7 and 8 show the blades 3 and 5 of the assemblies 2 and 4.

The upper assembly 4 has a larger chord “C1” due to the blades 5. It is half the length of the chord “c” of the blade 3 of the lower assembly 2. Further, the chord “C1” which is half the length of the blade 5 of the upper assembly 4 is 1.15 which is the length of the chord “c”. This is half the length of the blade 3 of the lower assembly 2.

As shown here, the pitch angle “Y” between the chord and the circle representing the path of the blades of the wind turbines 3 and 5 is 3 degrees.

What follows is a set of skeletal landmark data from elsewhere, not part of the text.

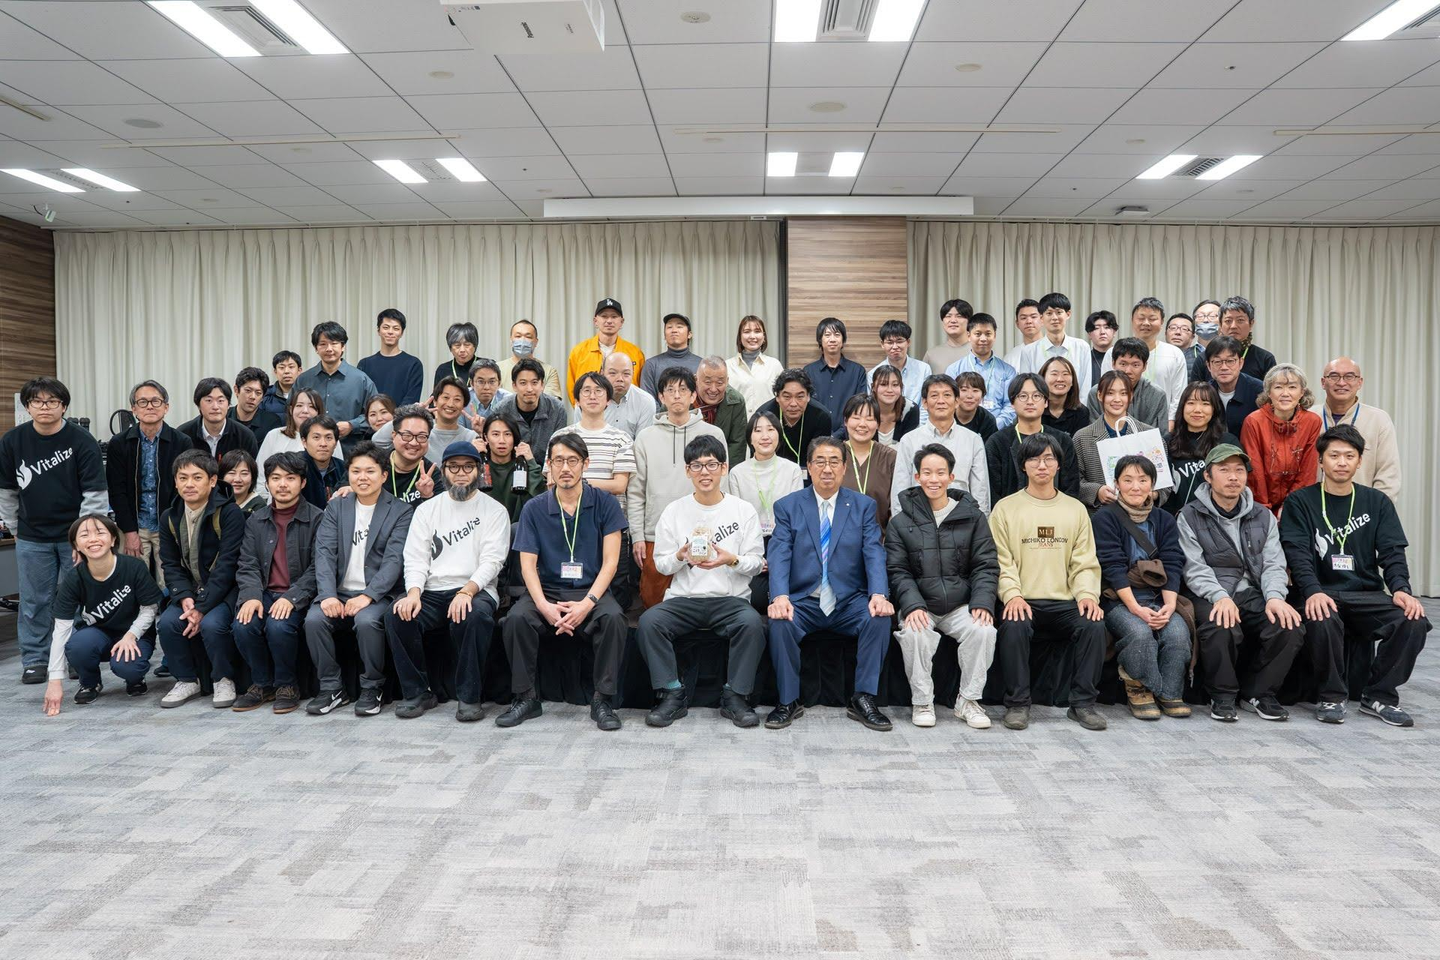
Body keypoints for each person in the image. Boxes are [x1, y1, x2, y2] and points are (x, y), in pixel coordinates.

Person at [1279, 425, 1429, 727]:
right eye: (1334, 455)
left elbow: (1392, 552)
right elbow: (1297, 555)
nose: (1342, 462)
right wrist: (1312, 590)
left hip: (1365, 594)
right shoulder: (1300, 501)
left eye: (1349, 456)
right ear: (1321, 460)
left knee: (1412, 620)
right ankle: (1331, 695)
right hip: (1321, 591)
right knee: (1321, 615)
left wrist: (1401, 588)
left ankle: (1380, 695)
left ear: (1360, 461)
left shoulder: (1377, 502)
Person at [499, 433, 630, 731]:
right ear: (549, 465)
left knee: (613, 619)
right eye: (558, 461)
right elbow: (527, 565)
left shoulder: (605, 503)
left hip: (591, 590)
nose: (566, 468)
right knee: (517, 618)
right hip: (546, 591)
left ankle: (603, 700)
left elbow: (611, 562)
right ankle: (526, 698)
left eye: (573, 460)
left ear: (586, 464)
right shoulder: (534, 508)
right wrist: (543, 606)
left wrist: (587, 604)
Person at [636, 435, 767, 728]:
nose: (704, 472)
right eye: (696, 465)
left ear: (724, 468)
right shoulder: (674, 511)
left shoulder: (742, 510)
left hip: (730, 600)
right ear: (687, 471)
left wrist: (730, 559)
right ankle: (672, 692)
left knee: (752, 624)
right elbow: (661, 564)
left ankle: (735, 696)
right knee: (649, 622)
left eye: (711, 464)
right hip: (684, 599)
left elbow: (757, 564)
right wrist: (681, 556)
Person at [765, 437, 894, 732]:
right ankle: (788, 701)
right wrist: (780, 596)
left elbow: (873, 551)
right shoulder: (788, 506)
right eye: (820, 461)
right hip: (805, 600)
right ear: (808, 467)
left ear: (844, 467)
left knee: (879, 617)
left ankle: (864, 698)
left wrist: (878, 593)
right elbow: (780, 553)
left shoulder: (862, 505)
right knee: (780, 622)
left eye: (834, 461)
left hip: (848, 600)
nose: (827, 468)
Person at [989, 432, 1107, 731]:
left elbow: (1084, 560)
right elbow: (1001, 560)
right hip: (1024, 598)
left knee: (1094, 624)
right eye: (1034, 459)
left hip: (1065, 602)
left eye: (1048, 459)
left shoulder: (1075, 509)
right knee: (1013, 625)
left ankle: (1082, 704)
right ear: (1023, 466)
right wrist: (1012, 595)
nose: (1042, 465)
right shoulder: (1005, 508)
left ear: (1058, 465)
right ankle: (1017, 704)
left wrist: (1087, 595)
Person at [1176, 444, 1303, 722]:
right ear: (1207, 476)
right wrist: (1220, 596)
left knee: (1288, 625)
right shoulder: (1189, 515)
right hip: (1208, 592)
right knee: (1221, 624)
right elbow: (1194, 568)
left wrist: (1275, 597)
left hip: (1252, 592)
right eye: (1224, 470)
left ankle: (1259, 693)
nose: (1233, 477)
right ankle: (1221, 695)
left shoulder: (1262, 516)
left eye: (1239, 470)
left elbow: (1273, 563)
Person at [386, 441, 509, 721]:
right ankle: (418, 692)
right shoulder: (427, 510)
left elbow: (493, 561)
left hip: (476, 589)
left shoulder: (495, 510)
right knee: (397, 614)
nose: (461, 473)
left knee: (473, 616)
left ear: (479, 470)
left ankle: (469, 696)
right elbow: (415, 558)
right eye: (454, 467)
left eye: (468, 467)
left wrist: (467, 591)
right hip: (431, 590)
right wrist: (413, 593)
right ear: (444, 471)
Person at [0, 377, 108, 684]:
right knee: (34, 601)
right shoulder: (13, 441)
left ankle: (76, 654)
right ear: (28, 406)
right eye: (37, 401)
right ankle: (35, 659)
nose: (45, 407)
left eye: (52, 401)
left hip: (73, 537)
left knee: (77, 599)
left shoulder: (81, 440)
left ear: (64, 406)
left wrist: (84, 538)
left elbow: (95, 494)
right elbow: (6, 491)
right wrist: (14, 527)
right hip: (32, 537)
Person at [886, 444, 998, 730]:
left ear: (951, 476)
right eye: (927, 473)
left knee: (984, 631)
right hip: (922, 604)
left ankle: (968, 700)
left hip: (960, 604)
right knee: (914, 633)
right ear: (917, 477)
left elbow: (986, 565)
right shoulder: (900, 522)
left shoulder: (973, 518)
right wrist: (912, 605)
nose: (933, 479)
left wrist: (982, 602)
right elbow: (898, 571)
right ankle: (922, 701)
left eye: (940, 473)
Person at [304, 442, 412, 717]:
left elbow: (394, 561)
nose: (362, 477)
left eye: (370, 471)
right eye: (356, 471)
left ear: (384, 475)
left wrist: (368, 596)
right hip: (338, 591)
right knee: (314, 620)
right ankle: (331, 688)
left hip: (378, 593)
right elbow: (324, 553)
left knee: (366, 621)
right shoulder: (336, 507)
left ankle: (373, 687)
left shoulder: (400, 511)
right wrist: (328, 595)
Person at [1093, 455, 1190, 721]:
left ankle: (1170, 693)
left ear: (1153, 485)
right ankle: (1139, 688)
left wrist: (1169, 606)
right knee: (1139, 632)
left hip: (1159, 595)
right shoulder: (1105, 518)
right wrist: (1136, 608)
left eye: (1143, 480)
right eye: (1127, 480)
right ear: (1116, 484)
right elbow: (1112, 566)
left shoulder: (1164, 519)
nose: (1135, 487)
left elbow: (1172, 562)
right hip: (1119, 598)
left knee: (1178, 633)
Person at [230, 451, 322, 715]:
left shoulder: (317, 518)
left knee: (278, 626)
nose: (283, 484)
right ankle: (262, 683)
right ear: (267, 483)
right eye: (276, 478)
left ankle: (286, 685)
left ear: (302, 482)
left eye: (290, 478)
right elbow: (247, 563)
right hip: (263, 592)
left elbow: (319, 567)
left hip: (298, 594)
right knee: (243, 625)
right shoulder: (256, 520)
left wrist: (292, 597)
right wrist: (251, 595)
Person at [42, 514, 162, 715]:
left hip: (134, 635)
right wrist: (54, 681)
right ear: (76, 545)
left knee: (129, 666)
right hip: (97, 635)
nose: (93, 539)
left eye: (100, 533)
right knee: (78, 646)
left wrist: (130, 635)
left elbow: (149, 608)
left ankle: (134, 679)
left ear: (113, 539)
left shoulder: (133, 566)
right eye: (84, 535)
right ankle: (90, 683)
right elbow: (61, 629)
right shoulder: (74, 578)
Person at [156, 450, 247, 709]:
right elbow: (170, 564)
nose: (189, 484)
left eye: (197, 477)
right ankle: (187, 679)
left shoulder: (229, 513)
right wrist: (184, 596)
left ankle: (223, 678)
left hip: (226, 590)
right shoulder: (169, 516)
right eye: (183, 478)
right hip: (191, 591)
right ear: (175, 482)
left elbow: (228, 564)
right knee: (168, 623)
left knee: (213, 624)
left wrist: (202, 607)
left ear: (213, 481)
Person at [629, 368, 727, 608]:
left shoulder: (713, 434)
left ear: (693, 396)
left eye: (683, 390)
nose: (676, 395)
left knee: (704, 602)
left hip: (704, 532)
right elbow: (636, 491)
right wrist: (638, 536)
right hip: (655, 534)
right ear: (660, 397)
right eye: (670, 390)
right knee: (654, 603)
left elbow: (723, 486)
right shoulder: (645, 437)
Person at [106, 380, 193, 590]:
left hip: (170, 525)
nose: (150, 407)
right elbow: (116, 491)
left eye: (156, 401)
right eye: (143, 402)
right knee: (134, 584)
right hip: (134, 524)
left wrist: (174, 526)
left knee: (171, 583)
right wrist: (129, 531)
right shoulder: (119, 443)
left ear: (166, 407)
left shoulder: (182, 442)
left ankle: (168, 612)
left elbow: (186, 488)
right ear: (134, 409)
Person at [724, 411, 805, 614]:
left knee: (793, 596)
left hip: (784, 542)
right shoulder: (737, 473)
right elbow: (736, 520)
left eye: (770, 429)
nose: (765, 436)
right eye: (758, 430)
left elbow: (797, 518)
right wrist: (754, 556)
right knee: (757, 599)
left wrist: (780, 555)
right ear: (750, 438)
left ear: (779, 434)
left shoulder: (792, 470)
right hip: (751, 545)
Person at [891, 374, 991, 520]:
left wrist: (980, 524)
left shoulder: (973, 440)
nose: (941, 401)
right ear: (924, 402)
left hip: (962, 521)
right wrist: (903, 526)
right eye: (934, 395)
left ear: (957, 401)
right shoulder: (909, 440)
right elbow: (900, 489)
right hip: (919, 521)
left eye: (947, 395)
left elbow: (980, 491)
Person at [985, 373, 1082, 502]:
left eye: (1036, 396)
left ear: (1046, 402)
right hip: (1011, 512)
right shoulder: (997, 442)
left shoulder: (1062, 440)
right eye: (1023, 396)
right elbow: (993, 492)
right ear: (1012, 403)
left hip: (1055, 511)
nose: (1030, 402)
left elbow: (1071, 488)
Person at [1314, 357, 1400, 502]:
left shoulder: (1379, 420)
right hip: (1313, 508)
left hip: (1363, 509)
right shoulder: (1308, 417)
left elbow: (1388, 475)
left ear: (1360, 382)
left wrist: (1375, 510)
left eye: (1349, 376)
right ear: (1323, 382)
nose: (1341, 383)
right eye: (1334, 376)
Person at [1241, 363, 1321, 515]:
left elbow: (1308, 471)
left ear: (1302, 392)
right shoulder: (1253, 421)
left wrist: (1291, 506)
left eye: (1292, 387)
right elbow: (1255, 473)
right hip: (1259, 505)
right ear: (1269, 393)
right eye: (1278, 387)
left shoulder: (1312, 422)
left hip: (1298, 503)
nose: (1285, 393)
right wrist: (1264, 510)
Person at [1073, 371, 1160, 511]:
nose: (1117, 399)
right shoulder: (1082, 437)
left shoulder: (1148, 434)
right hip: (1100, 514)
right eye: (1110, 393)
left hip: (1142, 513)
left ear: (1131, 396)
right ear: (1099, 395)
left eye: (1123, 393)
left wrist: (1153, 494)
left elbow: (1164, 481)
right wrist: (1097, 491)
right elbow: (1074, 481)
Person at [548, 374, 634, 502]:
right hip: (566, 510)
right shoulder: (559, 437)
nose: (592, 396)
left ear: (608, 400)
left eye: (598, 391)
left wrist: (575, 482)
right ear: (577, 400)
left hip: (609, 512)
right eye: (586, 391)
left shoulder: (622, 439)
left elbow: (619, 486)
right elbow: (552, 483)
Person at [1101, 298, 1187, 425]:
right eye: (1141, 318)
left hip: (1160, 422)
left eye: (1152, 319)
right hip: (1117, 422)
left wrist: (1170, 423)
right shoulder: (1113, 353)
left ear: (1162, 322)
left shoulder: (1175, 354)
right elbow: (1106, 388)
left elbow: (1178, 396)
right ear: (1132, 320)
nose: (1146, 323)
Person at [296, 321, 379, 448]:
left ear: (343, 346)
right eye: (323, 344)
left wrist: (352, 425)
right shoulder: (303, 379)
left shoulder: (361, 380)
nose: (329, 349)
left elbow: (377, 415)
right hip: (309, 449)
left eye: (334, 343)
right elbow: (292, 412)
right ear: (316, 348)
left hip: (349, 449)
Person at [1163, 382, 1237, 516]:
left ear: (1214, 409)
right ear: (1182, 407)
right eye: (1191, 403)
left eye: (1205, 404)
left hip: (1217, 518)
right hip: (1173, 518)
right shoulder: (1167, 442)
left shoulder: (1228, 442)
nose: (1197, 409)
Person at [1008, 292, 1093, 399]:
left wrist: (1080, 408)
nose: (1054, 318)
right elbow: (1028, 388)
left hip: (1075, 407)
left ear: (1068, 314)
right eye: (1049, 313)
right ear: (1041, 318)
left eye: (1059, 312)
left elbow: (1085, 389)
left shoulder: (1082, 347)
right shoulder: (1029, 351)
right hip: (1041, 407)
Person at [373, 377, 477, 462]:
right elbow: (378, 441)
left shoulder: (471, 437)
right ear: (435, 401)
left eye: (457, 399)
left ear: (464, 405)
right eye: (446, 397)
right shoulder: (419, 433)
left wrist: (480, 433)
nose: (450, 404)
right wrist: (409, 415)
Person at [945, 313, 1016, 429]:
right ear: (969, 335)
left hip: (997, 430)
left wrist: (992, 425)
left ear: (994, 335)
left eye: (988, 334)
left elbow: (1011, 405)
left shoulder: (1008, 371)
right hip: (962, 429)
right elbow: (949, 401)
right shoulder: (954, 369)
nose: (983, 339)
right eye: (978, 334)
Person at [837, 395, 897, 531]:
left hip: (879, 538)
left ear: (878, 424)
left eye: (869, 419)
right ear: (846, 421)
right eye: (856, 418)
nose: (862, 424)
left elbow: (895, 506)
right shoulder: (834, 455)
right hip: (837, 539)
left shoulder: (890, 457)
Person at [567, 298, 646, 400]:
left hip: (626, 408)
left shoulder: (635, 353)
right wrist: (582, 407)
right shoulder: (579, 351)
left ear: (621, 322)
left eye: (614, 316)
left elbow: (640, 389)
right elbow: (572, 387)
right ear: (595, 321)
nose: (609, 321)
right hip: (590, 407)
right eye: (604, 316)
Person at [494, 358, 569, 461]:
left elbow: (560, 451)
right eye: (523, 383)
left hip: (547, 468)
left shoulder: (557, 410)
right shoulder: (501, 410)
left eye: (534, 383)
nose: (529, 389)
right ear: (514, 386)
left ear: (542, 385)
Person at [1188, 296, 1275, 383]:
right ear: (1220, 324)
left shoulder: (1264, 358)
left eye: (1240, 320)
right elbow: (1195, 391)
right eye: (1228, 321)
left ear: (1251, 324)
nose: (1233, 326)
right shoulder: (1204, 358)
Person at [1087, 338, 1168, 429]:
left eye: (1135, 365)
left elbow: (1160, 433)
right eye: (1123, 364)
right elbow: (1093, 431)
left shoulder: (1157, 395)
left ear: (1145, 366)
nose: (1128, 371)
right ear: (1113, 363)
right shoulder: (1097, 392)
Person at [757, 369, 833, 465]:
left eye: (800, 397)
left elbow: (821, 457)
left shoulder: (821, 416)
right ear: (777, 397)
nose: (793, 404)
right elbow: (759, 456)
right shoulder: (764, 417)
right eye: (787, 397)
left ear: (808, 396)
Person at [801, 317, 867, 427]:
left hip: (849, 433)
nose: (832, 339)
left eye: (837, 335)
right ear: (820, 340)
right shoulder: (808, 372)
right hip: (817, 433)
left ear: (843, 340)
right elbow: (805, 406)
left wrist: (839, 433)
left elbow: (860, 407)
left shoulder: (857, 371)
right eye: (827, 335)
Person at [481, 413, 546, 522]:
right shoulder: (481, 466)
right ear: (486, 437)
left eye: (507, 434)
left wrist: (531, 461)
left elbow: (540, 497)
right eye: (495, 434)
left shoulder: (522, 465)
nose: (502, 440)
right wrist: (471, 456)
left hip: (519, 526)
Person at [356, 308, 425, 407]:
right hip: (372, 416)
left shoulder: (413, 364)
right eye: (386, 327)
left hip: (401, 416)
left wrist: (393, 416)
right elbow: (361, 399)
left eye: (396, 328)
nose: (390, 332)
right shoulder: (365, 364)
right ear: (378, 331)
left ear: (402, 333)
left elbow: (411, 399)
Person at [180, 378, 258, 460]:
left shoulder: (245, 436)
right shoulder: (184, 434)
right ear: (198, 405)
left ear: (228, 404)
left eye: (220, 401)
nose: (215, 407)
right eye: (209, 400)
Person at [1201, 335, 1264, 437]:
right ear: (1208, 366)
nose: (1224, 367)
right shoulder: (1205, 393)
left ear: (1241, 363)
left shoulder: (1259, 391)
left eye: (1230, 361)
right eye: (1217, 362)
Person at [692, 356, 749, 468]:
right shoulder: (681, 397)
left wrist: (726, 474)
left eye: (719, 383)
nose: (713, 389)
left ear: (727, 381)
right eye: (707, 382)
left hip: (721, 466)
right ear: (696, 380)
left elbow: (737, 445)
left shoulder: (736, 401)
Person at [255, 389, 332, 470]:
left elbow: (337, 471)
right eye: (299, 405)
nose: (305, 411)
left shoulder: (329, 437)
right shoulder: (274, 435)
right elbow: (260, 472)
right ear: (291, 410)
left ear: (319, 411)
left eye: (311, 406)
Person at [726, 315, 785, 419]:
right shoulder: (727, 366)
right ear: (740, 337)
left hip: (767, 425)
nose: (752, 336)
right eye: (747, 331)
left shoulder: (774, 365)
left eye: (757, 331)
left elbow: (783, 397)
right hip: (737, 426)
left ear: (764, 337)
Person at [384, 405, 442, 508]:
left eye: (421, 437)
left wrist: (427, 496)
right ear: (394, 435)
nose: (414, 443)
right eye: (407, 435)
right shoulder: (376, 463)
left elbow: (439, 514)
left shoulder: (433, 475)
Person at [868, 319, 932, 409]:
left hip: (917, 417)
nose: (895, 347)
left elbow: (926, 403)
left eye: (899, 341)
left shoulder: (923, 369)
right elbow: (873, 405)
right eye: (890, 342)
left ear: (908, 342)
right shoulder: (873, 374)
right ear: (882, 344)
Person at [639, 313, 704, 397]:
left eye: (679, 326)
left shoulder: (702, 365)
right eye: (669, 327)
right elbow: (647, 399)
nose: (674, 330)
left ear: (689, 334)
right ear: (664, 335)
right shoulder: (651, 365)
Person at [498, 319, 563, 401]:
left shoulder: (549, 371)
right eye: (518, 336)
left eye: (528, 337)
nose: (522, 340)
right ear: (511, 340)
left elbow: (551, 404)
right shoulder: (497, 369)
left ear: (536, 342)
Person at [602, 351, 656, 439]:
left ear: (633, 374)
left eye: (626, 374)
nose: (620, 379)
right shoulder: (589, 400)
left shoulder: (645, 401)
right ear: (602, 373)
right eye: (613, 373)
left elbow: (642, 443)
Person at [862, 364, 919, 447]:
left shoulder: (910, 409)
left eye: (895, 385)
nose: (890, 390)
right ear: (873, 387)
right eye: (883, 384)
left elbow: (909, 446)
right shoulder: (863, 409)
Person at [299, 415, 346, 510]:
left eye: (328, 438)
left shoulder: (344, 468)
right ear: (304, 442)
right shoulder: (293, 467)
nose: (323, 444)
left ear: (336, 443)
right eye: (316, 437)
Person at [1039, 356, 1090, 436]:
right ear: (1043, 378)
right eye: (1054, 374)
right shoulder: (1034, 409)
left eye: (1065, 374)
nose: (1060, 379)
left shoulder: (1081, 412)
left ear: (1072, 381)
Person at [231, 367, 283, 442]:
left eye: (258, 393)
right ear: (236, 390)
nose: (253, 397)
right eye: (248, 390)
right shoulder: (224, 418)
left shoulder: (271, 422)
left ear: (263, 397)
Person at [923, 298, 973, 374]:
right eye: (948, 316)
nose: (953, 320)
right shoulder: (932, 354)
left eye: (959, 316)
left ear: (969, 321)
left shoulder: (978, 351)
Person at [258, 349, 302, 422]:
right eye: (282, 368)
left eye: (291, 367)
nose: (286, 371)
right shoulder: (265, 395)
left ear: (299, 370)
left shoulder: (307, 395)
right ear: (275, 371)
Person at [954, 371, 998, 442]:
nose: (969, 396)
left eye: (975, 390)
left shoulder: (988, 420)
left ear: (983, 395)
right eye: (964, 390)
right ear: (955, 393)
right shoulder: (946, 415)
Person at [464, 358, 511, 425]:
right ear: (472, 383)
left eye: (492, 382)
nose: (486, 387)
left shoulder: (508, 401)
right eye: (481, 382)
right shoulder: (462, 398)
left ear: (499, 383)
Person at [221, 449, 266, 516]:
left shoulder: (259, 506)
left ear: (253, 478)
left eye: (244, 474)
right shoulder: (215, 500)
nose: (237, 479)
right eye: (232, 473)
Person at [435, 321, 480, 386]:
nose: (462, 350)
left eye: (467, 345)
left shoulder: (486, 366)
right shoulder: (443, 370)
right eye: (457, 345)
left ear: (475, 346)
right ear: (450, 348)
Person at [1002, 298, 1043, 369]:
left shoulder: (1055, 350)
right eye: (1023, 318)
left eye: (1033, 317)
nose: (1029, 321)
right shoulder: (1010, 358)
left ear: (1042, 320)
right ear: (1017, 324)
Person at [1083, 309, 1117, 386]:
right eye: (1096, 328)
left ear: (1114, 332)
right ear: (1089, 334)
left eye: (1107, 327)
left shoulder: (1121, 358)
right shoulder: (1085, 359)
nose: (1102, 332)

Further, the aerodynamic portion of the biconvex blade cross section 3, 5 inside the chord line has a width 1.5 times the aerodynamic portion of the biconvex blade cross section outside the chord line 3, 5.

Claims (4)

A wind turbine with a vertically rotating shaft that has an assembly of blades with an aerodynamic cross section on the main shaft of the power plant, where it is phased and shifted by a fixed angle Is characterized by the diameter of the assembly (2,4) of the blade (3,5), which varies with the height of the 2,3 ...) is at least 1.05 in diameter (d) and half the length of the lower assembly (1) of the blade (3). Wind turbine according to claim 1, characterized by an assembly (4) installed on a larger chord (Ci = 1,2,3 ...) of the blade (5), which is a lower assembly ( It is half the length from the chord (d) of the blade (3) of 2). And the chord (Ci = 1,2,3 ...), which is half the length of the blade (5) of the assembly (A) installed in the upper part, is the length of the blade (3) of the lower assembly (1). Half chord (d) 1.02 to 1.7, or 1.1 to 1.3. The wind turbine according to claim 1 or 2, wherein the tangent angle (y) of the blades (3, 5) is 1 to 9 degrees, preferably 2 to 5 degrees. The wind turbine according to any one of claims 1, 2, and 3, wherein the width of the aerodynamic biconvex section (3, 5) inside the chord line is equal to the external aerobiconvex section (c, Ci = 1, 2,3 ...) with a width of 1.05 to 2, or 1.3 to 1.7.